Exercise details -
Show each line from the records below in which the word "ellos" occurs.

Material to process -
------------------------------
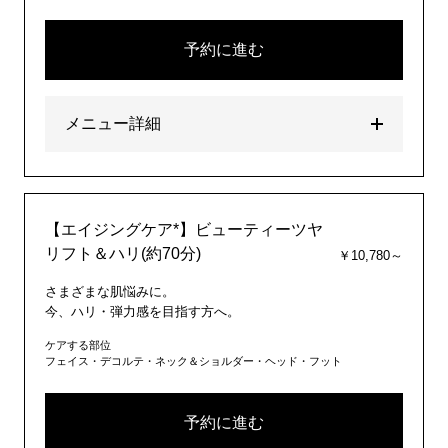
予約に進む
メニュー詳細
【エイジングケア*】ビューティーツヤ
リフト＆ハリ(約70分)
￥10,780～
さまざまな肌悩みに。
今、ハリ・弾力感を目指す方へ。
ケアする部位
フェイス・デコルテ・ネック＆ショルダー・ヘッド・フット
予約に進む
------------------------------
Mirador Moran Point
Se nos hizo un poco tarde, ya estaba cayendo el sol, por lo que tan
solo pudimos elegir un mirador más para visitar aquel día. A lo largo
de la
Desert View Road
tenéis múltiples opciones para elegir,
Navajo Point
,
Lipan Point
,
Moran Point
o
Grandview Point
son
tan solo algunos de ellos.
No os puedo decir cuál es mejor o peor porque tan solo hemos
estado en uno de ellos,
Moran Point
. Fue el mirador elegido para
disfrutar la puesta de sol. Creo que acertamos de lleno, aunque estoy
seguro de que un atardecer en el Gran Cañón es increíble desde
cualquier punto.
------------------------------
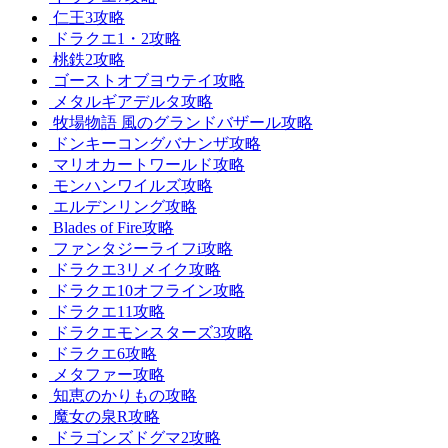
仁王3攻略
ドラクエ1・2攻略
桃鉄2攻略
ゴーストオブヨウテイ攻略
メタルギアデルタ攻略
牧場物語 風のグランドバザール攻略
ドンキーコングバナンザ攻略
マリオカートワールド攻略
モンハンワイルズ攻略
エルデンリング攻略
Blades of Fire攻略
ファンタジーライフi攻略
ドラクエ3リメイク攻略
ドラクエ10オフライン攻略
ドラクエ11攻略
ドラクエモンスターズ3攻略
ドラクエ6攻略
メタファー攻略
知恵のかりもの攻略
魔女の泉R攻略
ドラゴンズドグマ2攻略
------------------------------
Response to this exercise -
tan solo algunos de ellos.
estado en uno de ellos,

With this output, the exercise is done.